§ Your goal
Your output should be an exact copy of the records, with no pictures in it.

§ Working data
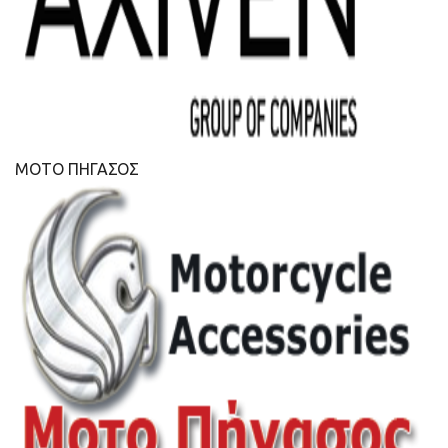
ΜΟΤΟ ΠΗΓΑΣΟΣ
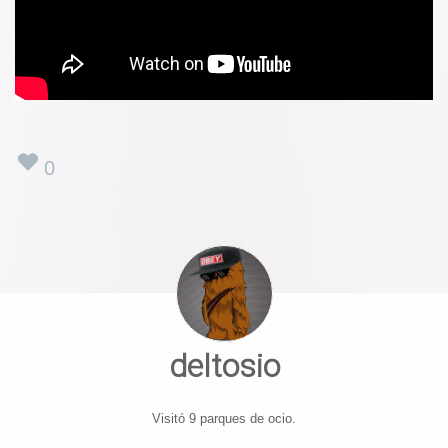
0
deltosio
Visitó 9 parques de ocio.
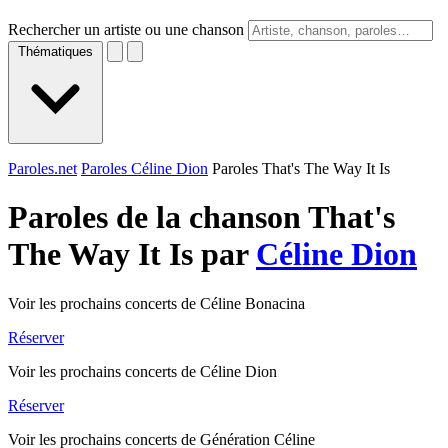
Rechercher un artiste ou une chanson
Thématiques
Paroles.net
Paroles Céline Dion
Paroles That's The Way It Is
Paroles de la chanson That's
The Way It Is par
Céline Dion
Voir les prochains concerts de Céline Bonacina
Réserver
Voir les prochains concerts de Céline Dion
Réserver
Voir les prochains concerts de Génération Céline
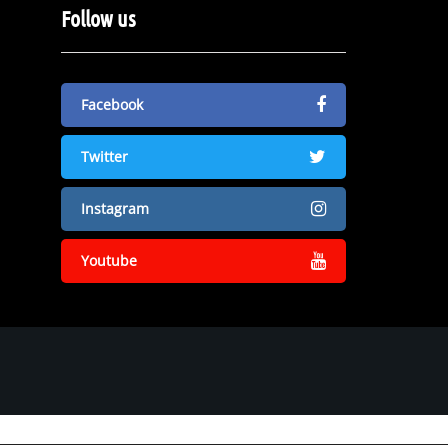
Follow us
Facebook
Twitter
Instagram
Youtube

§ Task solution
ΜΟΤΟ ΠΗΓΑΣΟΣ
0
deltosio
Visitó 9 parques de ocio.
Rechercher un artiste ou une chanson
Thématiques
Paroles.net
Paroles Céline Dion
Paroles That's The Way It Is
Paroles de la chanson That's
The Way It Is par
Céline Dion
Voir les prochains concerts de Céline Bonacina
Réserver
Voir les prochains concerts de Céline Dion
Réserver
Voir les prochains concerts de Génération Céline
Follow us
Facebook
Twitter
Instagram
Youtube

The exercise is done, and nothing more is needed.